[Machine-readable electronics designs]

━━━━━━━━━━

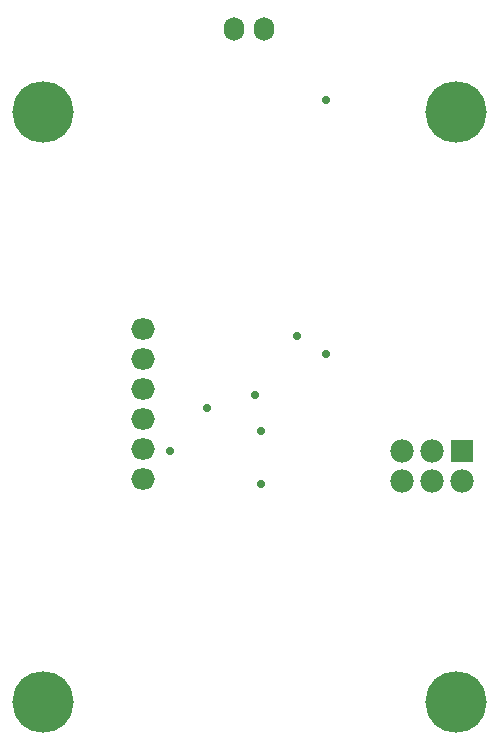
<source format=gbs>
%FSLAX25Y25*%
%MOIN*%
G70*
G01*
G75*
G04 Layer_Color=16711935*
%ADD10R,0.20000X0.20000*%
%ADD11R,0.31200X0.31200*%
%ADD12R,0.03543X0.03150*%
%ADD13R,0.08268X0.05512*%
%ADD14R,0.02165X0.06693*%
%ADD15R,0.06693X0.02165*%
%ADD16C,0.01969*%
%ADD17O,0.07087X0.06299*%
%ADD18O,0.05906X0.07087*%
%ADD19C,0.19685*%
%ADD20C,0.07000*%
%ADD21R,0.07000X0.07000*%
%ADD22C,0.01969*%
%ADD23C,0.01000*%
%ADD24C,0.00500*%
%ADD25C,0.00984*%
%ADD26C,0.02362*%
%ADD27C,0.00787*%
%ADD28R,0.20800X0.20800*%
%ADD29R,0.32000X0.32000*%
%ADD30R,0.04343X0.03950*%
%ADD31R,0.09068X0.06312*%
%ADD32R,0.02965X0.07493*%
%ADD33R,0.07493X0.02965*%
%ADD34O,0.07887X0.07099*%
%ADD35O,0.06706X0.07887*%
%ADD36C,0.20485*%
%ADD37C,0.07800*%
%ADD38R,0.07800X0.07800*%
%ADD39C,0.02769*%
D34*
X-35433Y-19567D02*
D03*
Y-29567D02*
D03*
Y-9567D02*
D03*
Y433D02*
D03*
Y10433D02*
D03*
Y-39567D02*
D03*
D35*
X-5000Y110236D02*
D03*
X5000D02*
D03*
D36*
X-68898Y-114173D02*
D03*
X68898D02*
D03*
Y82677D02*
D03*
X-68898D02*
D03*
D37*
X51024Y-30433D02*
D03*
X61024D02*
D03*
X71024Y-40433D02*
D03*
X61024D02*
D03*
X51024D02*
D03*
D38*
X71024Y-30433D02*
D03*
D39*
X3937Y-23622D02*
D03*
X-14173Y-16142D02*
D03*
X-26378Y-30315D02*
D03*
X1969Y-11811D02*
D03*
X15748Y7874D02*
D03*
X25591Y86614D02*
D03*
Y1969D02*
D03*
X3937Y-41339D02*
D03*
M02*

</source>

━━━━━━━━━━

TASK REQUIREMENTS:
Starting at the line that contains "X-68898D02*", retype every line through the end of the records exactly, and nothing else.

WRITTEN RESPONSE:
X-68898D02*
D03*
D37*
X51024Y-30433D02*
D03*
X61024D02*
D03*
X71024Y-40433D02*
D03*
X61024D02*
D03*
X51024D02*
D03*
D38*
X71024Y-30433D02*
D03*
D39*
X3937Y-23622D02*
D03*
X-14173Y-16142D02*
D03*
X-26378Y-30315D02*
D03*
X1969Y-11811D02*
D03*
X15748Y7874D02*
D03*
X25591Y86614D02*
D03*
Y1969D02*
D03*
X3937Y-41339D02*
D03*
M02*

</source>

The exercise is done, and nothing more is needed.